Sunday Aug 15, 2004

Saw an email from one of the folks that works on java.net. He got an inquiry about open-sourcing Alameda and was asking about the idea. The powers to be are pondering that one, and I don't have much insight into their decision-making, but it is an interesting idea.

I guess the key question for me, is whether enough of audience for Watson are developers that are willing to contribute to it, or are they mostly consumers? Ie. is there enough grassroots effort to support it?
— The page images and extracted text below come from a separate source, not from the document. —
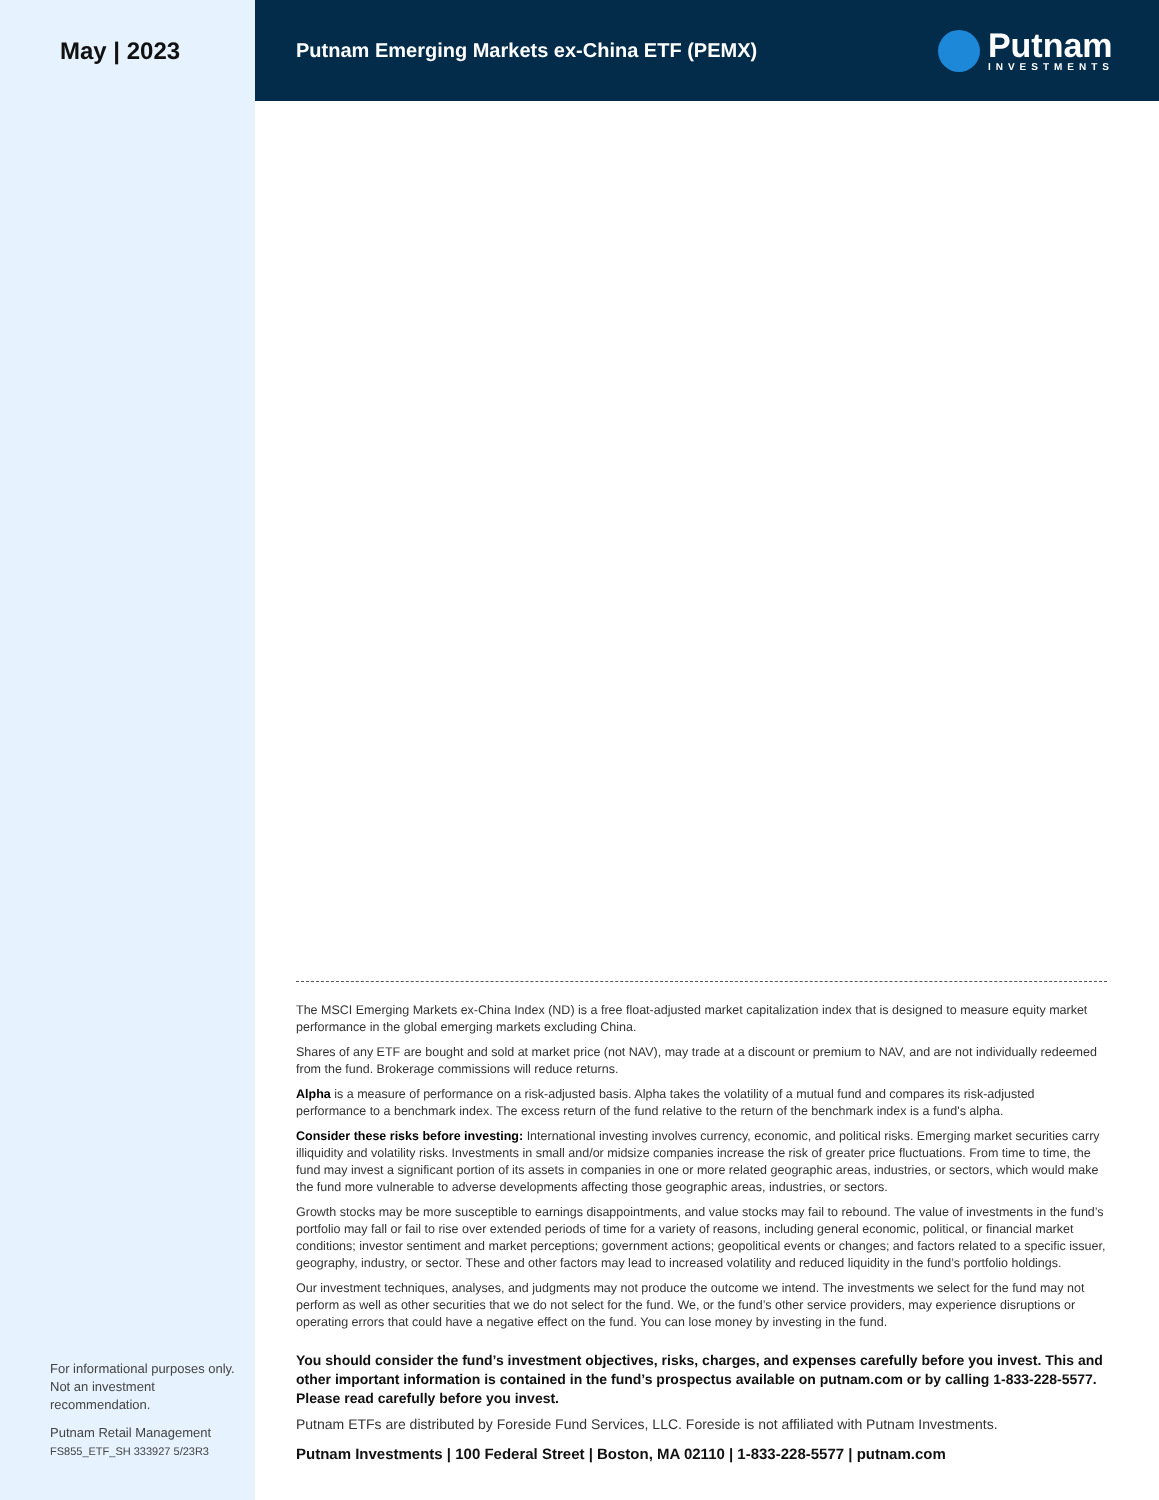May | 2023
For informational purposes only. Not an investment recommendation.
Putnam Retail Management
FS855_ETF_SH 333927 5/23R3
Putnam Emerging Markets ex-China ETF (PEMX)
Putnam
INVESTMENTS
The MSCI Emerging Markets ex-China Index (ND) is a free float-adjusted market capitalization index that is designed to measure equity market performance in the global emerging markets excluding China.
Shares of any ETF are bought and sold at market price (not NAV), may trade at a discount or premium to NAV, and are not individually redeemed from the fund. Brokerage commissions will reduce returns.
Alpha is a measure of performance on a risk-adjusted basis. Alpha takes the volatility of a mutual fund and compares its risk-adjusted performance to a benchmark index. The excess return of the fund relative to the return of the benchmark index is a fund's alpha.
Consider these risks before investing: International investing involves currency, economic, and political risks. Emerging market securities carry illiquidity and volatility risks. Investments in small and/or midsize companies increase the risk of greater price fluctuations. From time to time, the fund may invest a significant portion of its assets in companies in one or more related geographic areas, industries, or sectors, which would make the fund more vulnerable to adverse developments affecting those geographic areas, industries, or sectors.
Growth stocks may be more susceptible to earnings disappointments, and value stocks may fail to rebound. The value of investments in the fund’s portfolio may fall or fail to rise over extended periods of time for a variety of reasons, including general economic, political, or financial market conditions; investor sentiment and market perceptions; government actions; geopolitical events or changes; and factors related to a specific issuer, geography, industry, or sector. These and other factors may lead to increased volatility and reduced liquidity in the fund’s portfolio holdings.
Our investment techniques, analyses, and judgments may not produce the outcome we intend. The investments we select for the fund may not perform as well as other securities that we do not select for the fund. We, or the fund’s other service providers, may experience disruptions or operating errors that could have a negative effect on the fund. You can lose money by investing in the fund.
You should consider the fund’s investment objectives, risks, charges, and expenses carefully before you invest. This and other important information is contained in the fund’s prospectus available on putnam.com or by calling 1-833-228-5577. Please read carefully before you invest.
Putnam ETFs are distributed by Foreside Fund Services, LLC. Foreside is not affiliated with Putnam Investments.
Putnam Investments | 100 Federal Street | Boston, MA 02110 | 1-833-228-5577 | putnam.com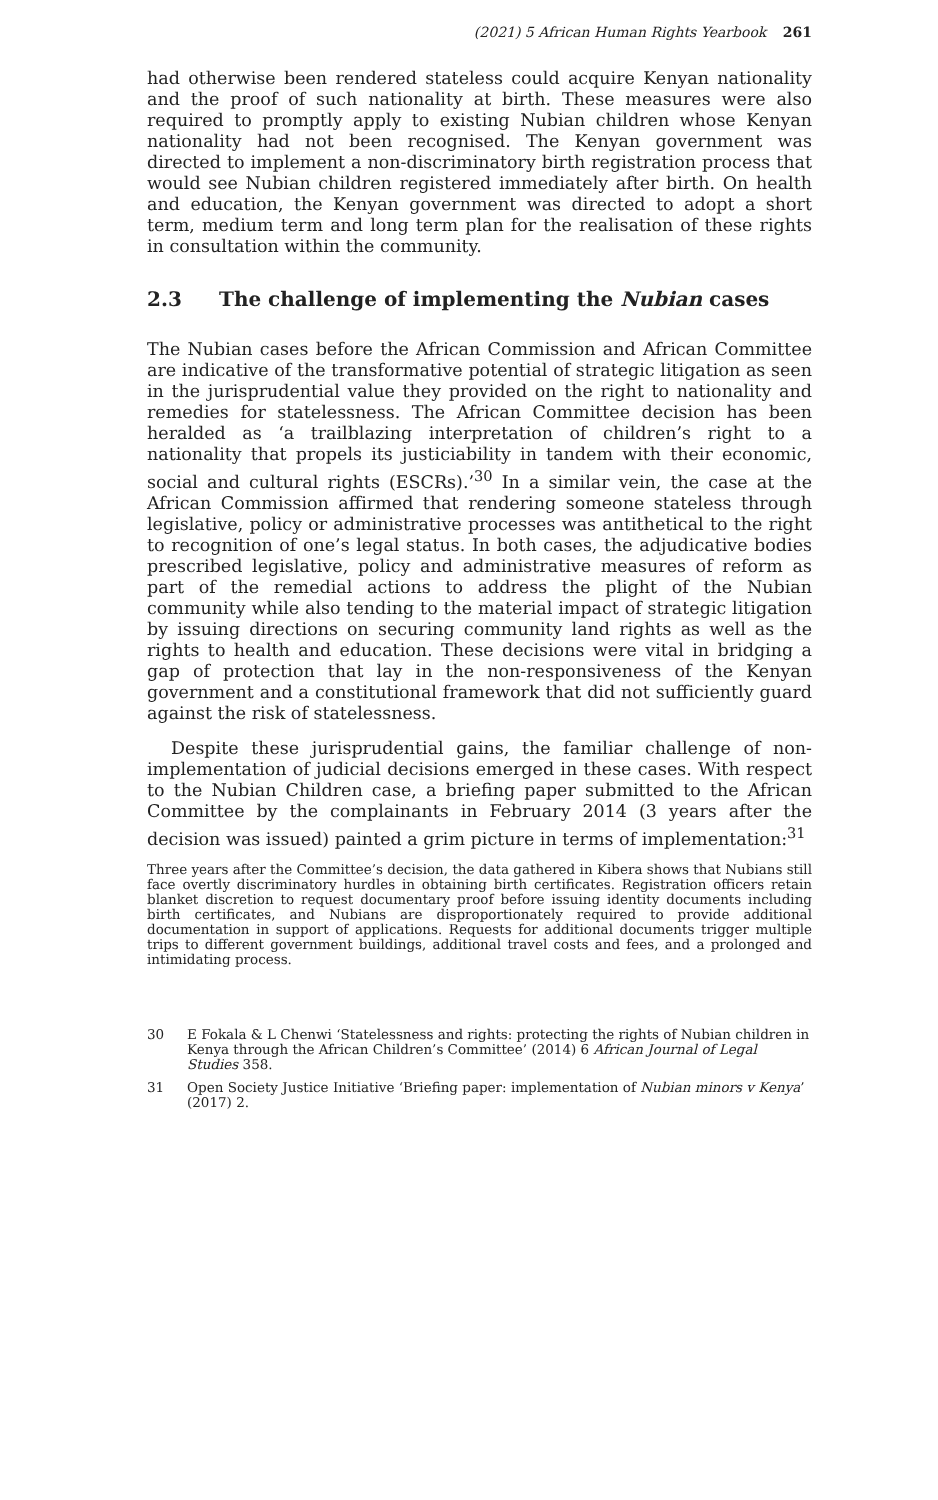(2021) 5 African Human Rights Yearbook 261
had otherwise been rendered stateless could acquire Kenyan nationality and the proof of such nationality at birth. These measures were also required to promptly apply to existing Nubian children whose Kenyan nationality had not been recognised. The Kenyan government was directed to implement a non-discriminatory birth registration process that would see Nubian children registered immediately after birth. On health and education, the Kenyan government was directed to adopt a short term, medium term and long term plan for the realisation of these rights in consultation within the community.
2.3 The challenge of implementing the Nubian cases
The Nubian cases before the African Commission and African Committee are indicative of the transformative potential of strategic litigation as seen in the jurisprudential value they provided on the right to nationality and remedies for statelessness. The African Committee decision has been heralded as ‘a trailblazing interpretation of children’s right to a nationality that propels its justiciability in tandem with their economic, social and cultural rights (ESCRs).’<sup>30</sup> In a similar vein, the case at the African Commission affirmed that rendering someone stateless through legislative, policy or administrative processes was antithetical to the right to recognition of one’s legal status. In both cases, the adjudicative bodies prescribed legislative, policy and administrative measures of reform as part of the remedial actions to address the plight of the Nubian community while also tending to the material impact of strategic litigation by issuing directions on securing community land rights as well as the rights to health and education. These decisions were vital in bridging a gap of protection that lay in the non-responsiveness of the Kenyan government and a constitutional framework that did not sufficiently guard against the risk of statelessness.
Despite these jurisprudential gains, the familiar challenge of non-implementation of judicial decisions emerged in these cases. With respect to the Nubian Children case, a briefing paper submitted to the African Committee by the complainants in February 2014 (3 years after the decision was issued) painted a grim picture in terms of implementation:<sup>31</sup>
Three years after the Committee’s decision, the data gathered in Kibera shows that Nubians still face overtly discriminatory hurdles in obtaining birth certificates. Registration officers retain blanket discretion to request documentary proof before issuing identity documents including birth certificates, and Nubians are disproportionately required to provide additional documentation in support of applications. Requests for additional documents trigger multiple trips to different government buildings, additional travel costs and fees, and a prolonged and intimidating process.
30 E Fokala & L Chenwi ‘Statelessness and rights: protecting the rights of Nubian children in Kenya through the African Children’s Committee’ (2014) 6 African Journal of Legal Studies 358.
31 Open Society Justice Initiative ‘Briefing paper: implementation of Nubian minors v Kenya’ (2017) 2.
Despite having a small part in the java.net launch, I don't follow closely the open source world. Yeah, I of course I use software from open source projects (bugzilla rules!) and I follow some of the news. I even started reading the book "The Bazaar". But I'm not deep into it. So much of my job is worrying about keeping servers stable and interpreting marketing requests rather than doing cool technical work. I started wondering about how opensourcing Alameda would change the business model. The answer I came to, is not very much. Here is how I think it would work, you give the client away for free, although maybe at some point a distributor will charge for packaging it with doc & support. It comes with some channels for free, but others have to be paid for (especially if the matching backend service charges), probably on a subscription basis. Often there is a choice between HTML scraping for free (breaks easily) and accessing feeds/webservices for a price.

Word is that, glow (cool calendar Swing app) might be open sourced too.